* Task description
I'd like the entries that follow repeated exactly, with the pictures left out.

* Supplied material
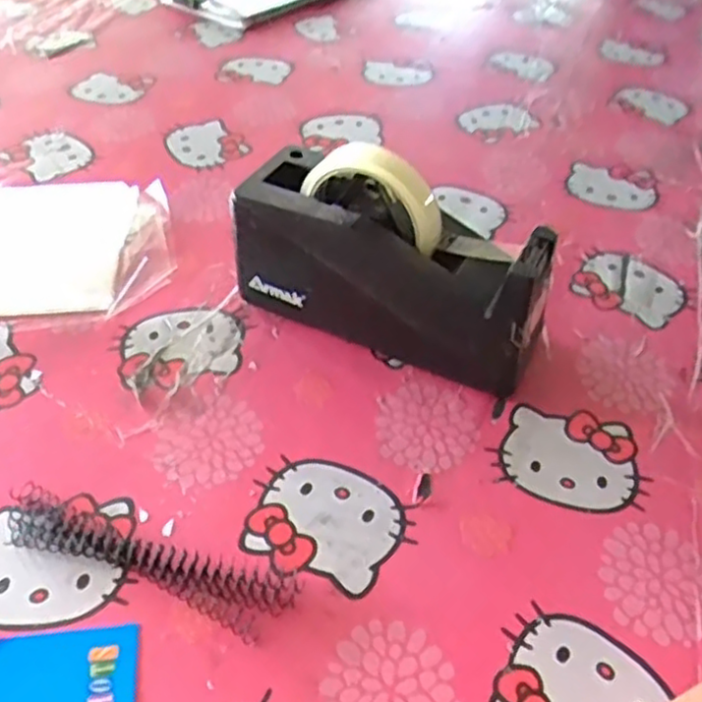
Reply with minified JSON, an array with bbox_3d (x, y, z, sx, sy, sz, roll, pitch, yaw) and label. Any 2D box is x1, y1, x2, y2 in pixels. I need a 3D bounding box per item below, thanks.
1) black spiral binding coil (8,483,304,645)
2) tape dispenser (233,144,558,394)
[{"bbox_3d":[-0.106,0.105,0.366,0.161,0.012,0.031,17,46,13],"label":"black spiral binding coil"},{"bbox_3d":[0.027,-0.059,0.463,0.200,0.119,0.067,21,47,17],"label":"tape dispenser"}]

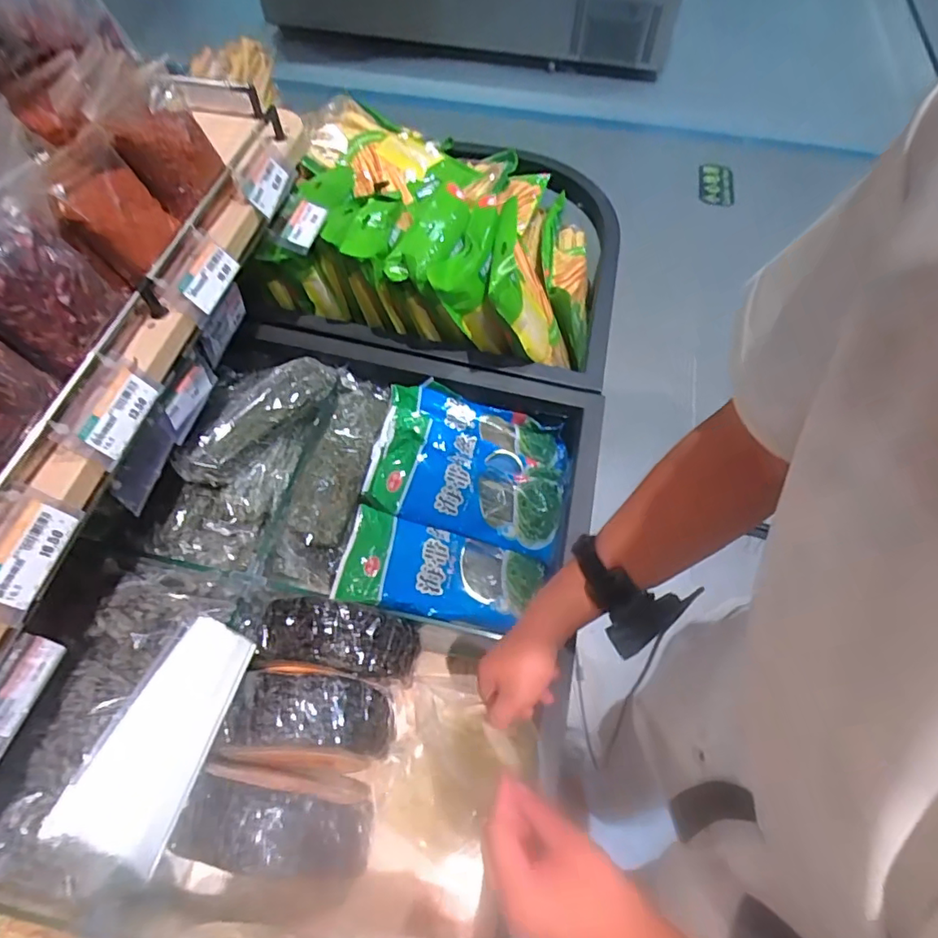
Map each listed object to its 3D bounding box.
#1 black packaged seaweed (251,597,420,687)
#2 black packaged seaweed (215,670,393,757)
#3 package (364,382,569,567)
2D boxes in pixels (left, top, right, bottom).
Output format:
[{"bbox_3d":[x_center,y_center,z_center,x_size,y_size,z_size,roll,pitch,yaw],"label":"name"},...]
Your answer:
[{"bbox_3d":[-0.146,0.194,0.645,0.188,0.058,0.080,13,58,-14],"label":"black packaged seaweed"},{"bbox_3d":[-0.163,0.259,0.602,0.175,0.053,0.076,11,58,-16],"label":"black packaged seaweed"},{"bbox_3d":[0.008,-0.005,0.813,0.277,0.060,0.225,17,53,-12],"label":"package"}]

* Answer for the task
Reply with minified JSON, an array with bbox_3d (x, y, z, sx, sy, sz, roll, pitch, yaw) and label. Any 2D box is x1, y1, x2, y2 in pixels. I need a 3D bounding box per item below, thanks.
1) black spiral binding coil (8,483,304,645)
2) tape dispenser (233,144,558,394)
[{"bbox_3d":[-0.106,0.105,0.366,0.161,0.012,0.031,17,46,13],"label":"black spiral binding coil"},{"bbox_3d":[0.027,-0.059,0.463,0.200,0.119,0.067,21,47,17],"label":"tape dispenser"}]

Map each listed object to its 3D bounding box.
#1 black packaged seaweed (251,597,420,687)
#2 black packaged seaweed (215,670,393,757)
#3 package (364,382,569,567)
2D boxes in pixels (left, top, right, bottom).
Output format:
[{"bbox_3d":[x_center,y_center,z_center,x_size,y_size,z_size,roll,pitch,yaw],"label":"name"},...]
Your answer:
[{"bbox_3d":[-0.146,0.194,0.645,0.188,0.058,0.080,13,58,-14],"label":"black packaged seaweed"},{"bbox_3d":[-0.163,0.259,0.602,0.175,0.053,0.076,11,58,-16],"label":"black packaged seaweed"},{"bbox_3d":[0.008,-0.005,0.813,0.277,0.060,0.225,17,53,-12],"label":"package"}]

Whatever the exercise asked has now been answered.